### EXERCISE INSTRUCTIONS
Repeat the listing below in full and exactly. Pictures are to be omitted.

MATERIALS PROVIDED below:

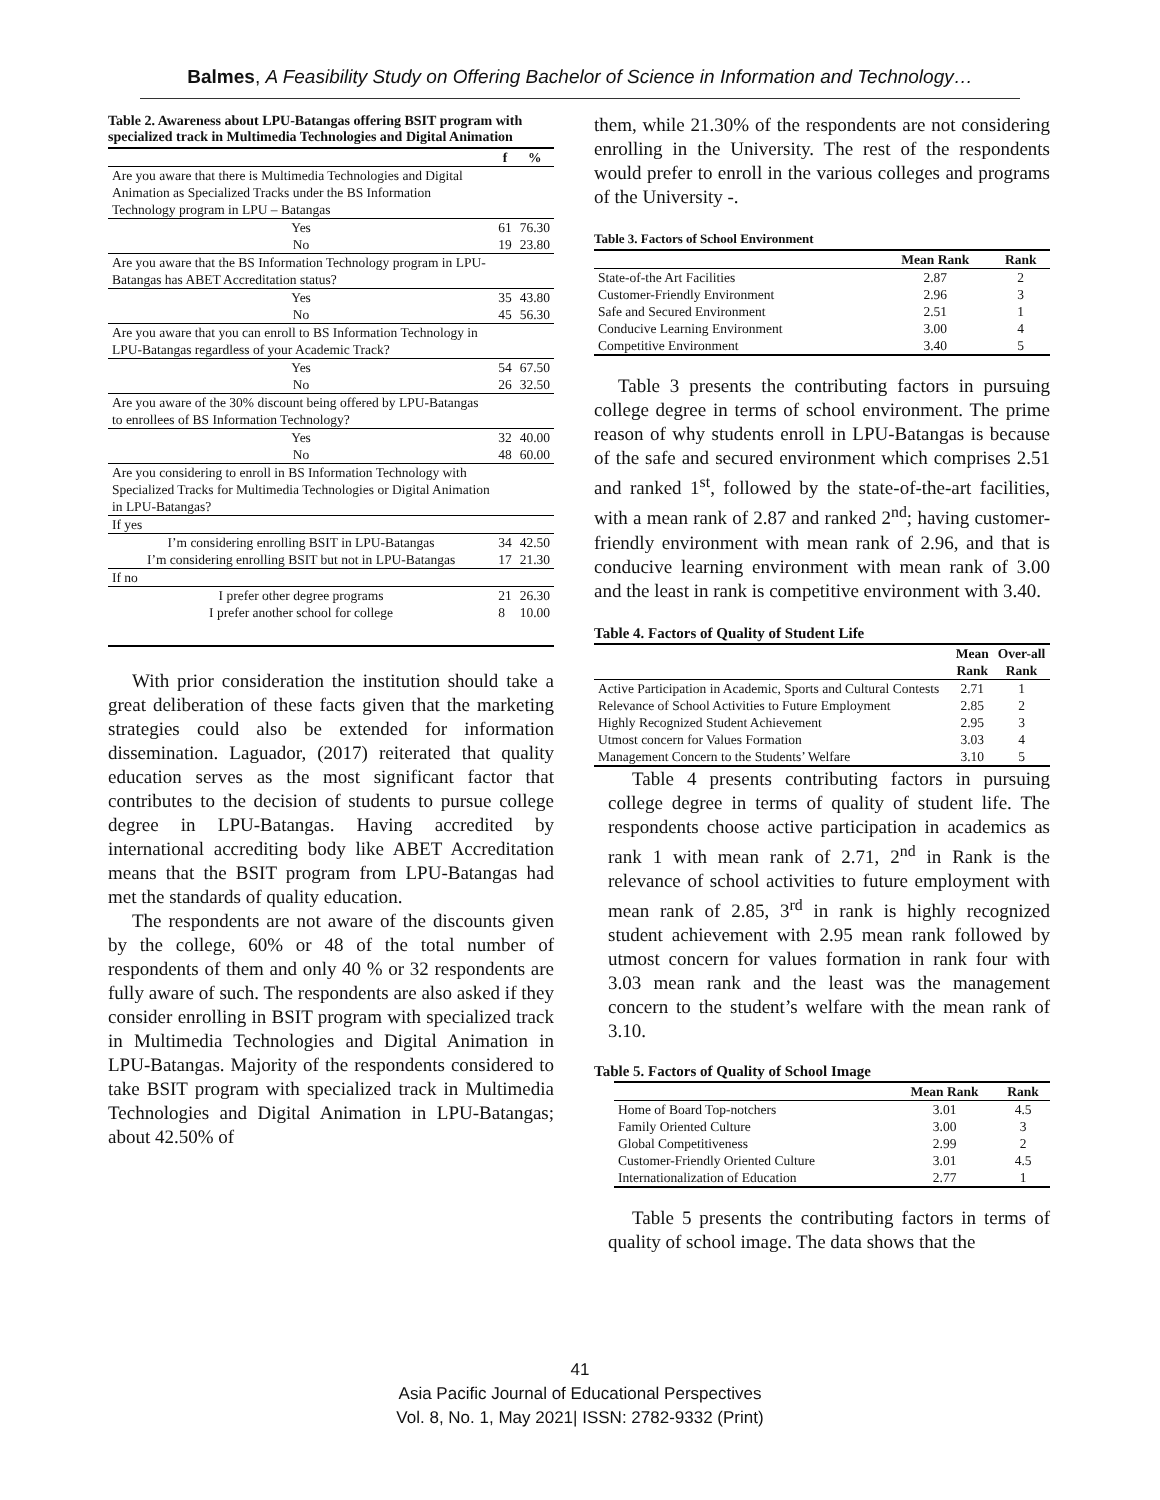Balmes, A Feasibility Study on Offering Bachelor of Science in Information and Technology…
Table 2. Awareness about LPU-Batangas offering BSIT program with specialized track in Multimedia Technologies and Digital Animation
| | f | % |
| --- | --- | --- |
| Are you aware that there is Multimedia Technologies and Digital Animation as Specialized Tracks under the BS Information Technology program in LPU – Batangas | | |
| Yes | 61 | 76.30 |
| No | 19 | 23.80 |
| Are you aware that the BS Information Technology program in LPU-Batangas has ABET Accreditation status? | | |
| Yes | 35 | 43.80 |
| No | 45 | 56.30 |
| Are you aware that you can enroll to BS Information Technology in LPU-Batangas regardless of your Academic Track? | | |
| Yes | 54 | 67.50 |
| No | 26 | 32.50 |
| Are you aware of the 30% discount being offered by LPU-Batangas to enrollees of BS Information Technology? | | |
| Yes | 32 | 40.00 |
| No | 48 | 60.00 |
| Are you considering to enroll in BS Information Technology with Specialized Tracks for Multimedia Technologies or Digital Animation in LPU-Batangas? | | |
| If yes | | |
| I’m considering enrolling BSIT in LPU-Batangas | 34 | 42.50 |
| I’m considering enrolling BSIT but not in LPU-Batangas | 17 | 21.30 |
| If no | | |
| I prefer other degree programs | 21 | 26.30 |
| I prefer another school for college | 8 | 10.00 |
With prior consideration the institution should take a great deliberation of these facts given that the marketing strategies could also be extended for information dissemination. Laguador, (2017) reiterated that quality education serves as the most significant factor that contributes to the decision of students to pursue college degree in LPU-Batangas. Having accredited by international accrediting body like ABET Accreditation means that the BSIT program from LPU-Batangas had met the standards of quality education.
The respondents are not aware of the discounts given by the college, 60% or 48 of the total number of respondents of them and only 40 % or 32 respondents are fully aware of such. The respondents are also asked if they consider enrolling in BSIT program with specialized track in Multimedia Technologies and Digital Animation in LPU-Batangas. Majority of the respondents considered to take BSIT program with specialized track in Multimedia Technologies and Digital Animation in LPU-Batangas; about 42.50% of
them, while 21.30% of the respondents are not considering enrolling in the University. The rest of the respondents would prefer to enroll in the various colleges and programs of the University -.
Table 3. Factors of School Environment
| | Mean Rank | Rank |
| --- | --- | --- |
| State-of-the Art Facilities | 2.87 | 2 |
| Customer-Friendly Environment | 2.96 | 3 |
| Safe and Secured Environment | 2.51 | 1 |
| Conducive Learning Environment | 3.00 | 4 |
| Competitive Environment | 3.40 | 5 |
Table 3 presents the contributing factors in pursuing college degree in terms of school environment. The prime reason of why students enroll in LPU-Batangas is because of the safe and secured environment which comprises 2.51 and ranked 1<sup>st</sup>, followed by the state-of-the-art facilities, with a mean rank of 2.87 and ranked 2<sup>nd</sup>; having customer-friendly environment with mean rank of 2.96, and that is conducive learning environment with mean rank of 3.00 and the least in rank is competitive environment with 3.40.
Table 4. Factors of Quality of Student Life
| | Mean Rank | Over-all Rank |
| --- | --- | --- |
| Active Participation in Academic, Sports and Cultural Contests | 2.71 | 1 |
| Relevance of School Activities to Future Employment | 2.85 | 2 |
| Highly Recognized Student Achievement | 2.95 | 3 |
| Utmost concern for Values Formation | 3.03 | 4 |
| Management Concern to the Students’ Welfare | 3.10 | 5 |
Table 4 presents contributing factors in pursuing college degree in terms of quality of student life. The respondents choose active participation in academics as rank 1 with mean rank of 2.71, 2<sup>nd</sup> in Rank is the relevance of school activities to future employment with mean rank of 2.85, 3<sup>rd</sup> in rank is highly recognized student achievement with 2.95 mean rank followed by utmost concern for values formation in rank four with 3.03 mean rank and the least was the management concern to the student’s welfare with the mean rank of 3.10.
Table 5. Factors of Quality of School Image
| | Mean Rank | Rank |
| --- | --- | --- |
| Home of Board Top-notchers | 3.01 | 4.5 |
| Family Oriented Culture | 3.00 | 3 |
| Global Competitiveness | 2.99 | 2 |
| Customer-Friendly Oriented Culture | 3.01 | 4.5 |
| Internationalization of Education | 2.77 | 1 |
Table 5 presents the contributing factors in terms of quality of school image. The data shows that the
41
Asia Pacific Journal of Educational Perspectives
Vol. 8, No. 1, May 2021| ISSN: 2782-9332 (Print)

End of MATERIALS PROVIDED.

### WRITTEN SOLUTION
Balmes, A Feasibility Study on Offering Bachelor of Science in Information and Technology…
Table 2. Awareness about LPU-Batangas offering BSIT program with specialized track in Multimedia Technologies and Digital Animation
| | f | % |
| --- | --- | --- |
| Are you aware that there is Multimedia Technologies and Digital Animation as Specialized Tracks under the BS Information Technology program in LPU – Batangas | | |
| Yes | 61 | 76.30 |
| No | 19 | 23.80 |
| Are you aware that the BS Information Technology program in LPU-Batangas has ABET Accreditation status? | | |
| Yes | 35 | 43.80 |
| No | 45 | 56.30 |
| Are you aware that you can enroll to BS Information Technology in LPU-Batangas regardless of your Academic Track? | | |
| Yes | 54 | 67.50 |
| No | 26 | 32.50 |
| Are you aware of the 30% discount being offered by LPU-Batangas to enrollees of BS Information Technology? | | |
| Yes | 32 | 40.00 |
| No | 48 | 60.00 |
| Are you considering to enroll in BS Information Technology with Specialized Tracks for Multimedia Technologies or Digital Animation in LPU-Batangas? | | |
| If yes | | |
| I’m considering enrolling BSIT in LPU-Batangas | 34 | 42.50 |
| I’m considering enrolling BSIT but not in LPU-Batangas | 17 | 21.30 |
| If no | | |
| I prefer other degree programs | 21 | 26.30 |
| I prefer another school for college | 8 | 10.00 |
With prior consideration the institution should take a great deliberation of these facts given that the marketing strategies could also be extended for information dissemination. Laguador, (2017) reiterated that quality education serves as the most significant factor that contributes to the decision of students to pursue college degree in LPU-Batangas. Having accredited by international accrediting body like ABET Accreditation means that the BSIT program from LPU-Batangas had met the standards of quality education.
The respondents are not aware of the discounts given by the college, 60% or 48 of the total number of respondents of them and only 40 % or 32 respondents are fully aware of such. The respondents are also asked if they consider enrolling in BSIT program with specialized track in Multimedia Technologies and Digital Animation in LPU-Batangas. Majority of the respondents considered to take BSIT program with specialized track in Multimedia Technologies and Digital Animation in LPU-Batangas; about 42.50% of
them, while 21.30% of the respondents are not considering enrolling in the University. The rest of the respondents would prefer to enroll in the various colleges and programs of the University -.
Table 3. Factors of School Environment
| | Mean Rank | Rank |
| --- | --- | --- |
| State-of-the Art Facilities | 2.87 | 2 |
| Customer-Friendly Environment | 2.96 | 3 |
| Safe and Secured Environment | 2.51 | 1 |
| Conducive Learning Environment | 3.00 | 4 |
| Competitive Environment | 3.40 | 5 |
Table 3 presents the contributing factors in pursuing college degree in terms of school environment. The prime reason of why students enroll in LPU-Batangas is because of the safe and secured environment which comprises 2.51 and ranked 1<sup>st</sup>, followed by the state-of-the-art facilities, with a mean rank of 2.87 and ranked 2<sup>nd</sup>; having customer-friendly environment with mean rank of 2.96, and that is conducive learning environment with mean rank of 3.00 and the least in rank is competitive environment with 3.40.
Table 4. Factors of Quality of Student Life
| | Mean Rank | Over-all Rank |
| --- | --- | --- |
| Active Participation in Academic, Sports and Cultural Contests | 2.71 | 1 |
| Relevance of School Activities to Future Employment | 2.85 | 2 |
| Highly Recognized Student Achievement | 2.95 | 3 |
| Utmost concern for Values Formation | 3.03 | 4 |
| Management Concern to the Students’ Welfare | 3.10 | 5 |
Table 4 presents contributing factors in pursuing college degree in terms of quality of student life. The respondents choose active participation in academics as rank 1 with mean rank of 2.71, 2<sup>nd</sup> in Rank is the relevance of school activities to future employment with mean rank of 2.85, 3<sup>rd</sup> in rank is highly recognized student achievement with 2.95 mean rank followed by utmost concern for values formation in rank four with 3.03 mean rank and the least was the management concern to the student’s welfare with the mean rank of 3.10.
Table 5. Factors of Quality of School Image
| | Mean Rank | Rank |
| --- | --- | --- |
| Home of Board Top-notchers | 3.01 | 4.5 |
| Family Oriented Culture | 3.00 | 3 |
| Global Competitiveness | 2.99 | 2 |
| Customer-Friendly Oriented Culture | 3.01 | 4.5 |
| Internationalization of Education | 2.77 | 1 |
Table 5 presents the contributing factors in terms of quality of school image. The data shows that the
41
Asia Pacific Journal of Educational Perspectives
Vol. 8, No. 1, May 2021| ISSN: 2782-9332 (Print)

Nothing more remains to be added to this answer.